In moments of tension, care is a reminder to slow down. Working with care creates the possibility for updating and rearranging relationships with others. In the end, caring is doing. You have to do it. Of course, talking about it is very important, but how you do it and how you apply it to your process, that is truly something else.
What’s next for you?
For the continuation of this project with Elmer, we have decided Elmer won’t be on stage with us during the performances, but he will be there as an absent figure to which we all can relate and with whom we all have worked. If we really respect our findings during this project, it feels more right to not ask Elmer to be on stage. We have a different availability in our physicalities and we decided to listen to that, to respect that. But we still consider performing this work as an part of our practice: this project is a continuous practice.
After our residency at ICK, we spent time in the studio at BG and WPzimmer and we are now slowly starting to feel confident in what we can share from our personal caretakers’ perspective. Our first presentation will be at the festival Beyond the Black Box in de Brakke Grond, Amsterdam on February 3rd and 4th.
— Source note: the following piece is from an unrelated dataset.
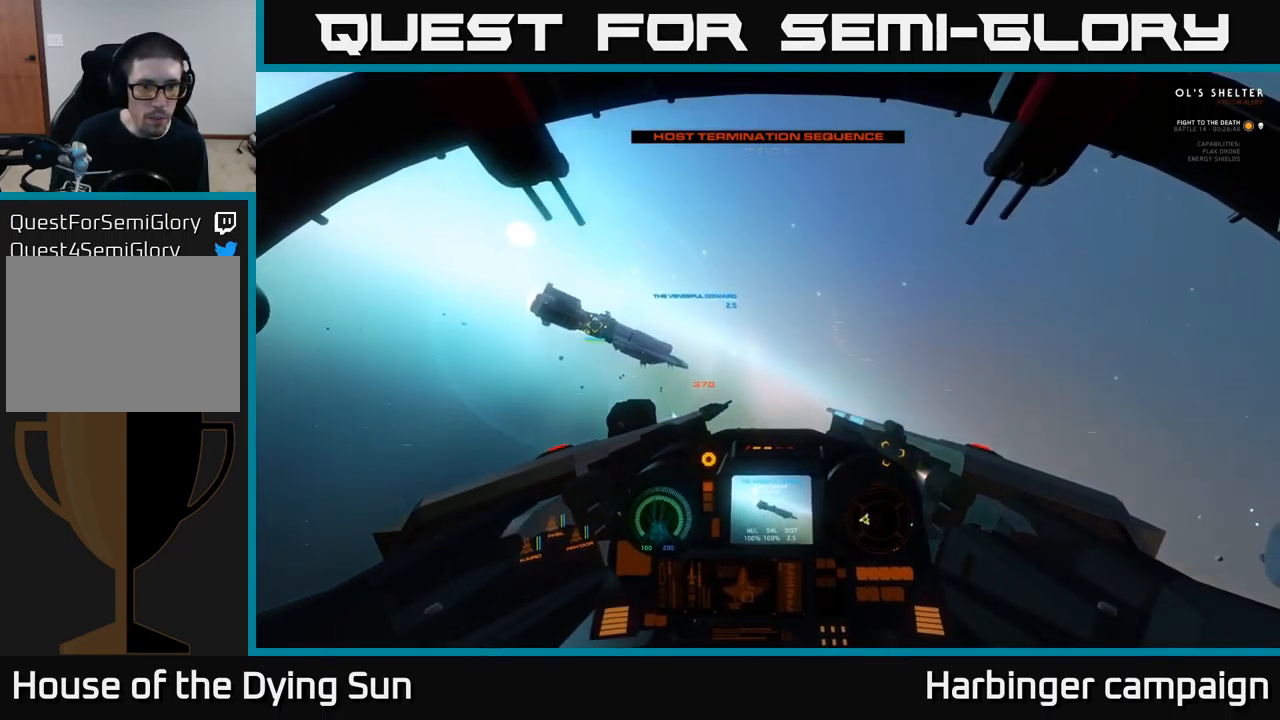
{"dt_ms": 500, "buttons": ["L2"], "left_stick": "center", "right_stick": "left", "events": [[100, "right_stick", "up"], [200, "L2", "down"], [383, "right_stick", "down-left"], [467, "right_stick", "left"]]}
I’m excited to have visitors with who we can share our work.
Next to this project, we want to expand our way of studying and working with relationships to the partners and the people involved in this project. We like to deconstruct ways of working that are rather an exchange than a real relationship. For this, we are developing a partners embodiment practice. This way, we can bring organisations and people together so we can share our practice of working and creating, not only in words and text but also in physicality. I really want to, as much as I can, work with the body. And to share not only the performative part of a project, but also the before and the after, how we are working.
To give space to the whole process, giving it a shape and a body and a physical interaction. Not just words.
And not just showing what you are going to do on stage.
If you want to see and experience Jija Sohn’s work live, you can see Landing on Feathers during the Beyond the Black Box Festival at De Brakke Grond in Amsterdam on 3 and 4 February 2023.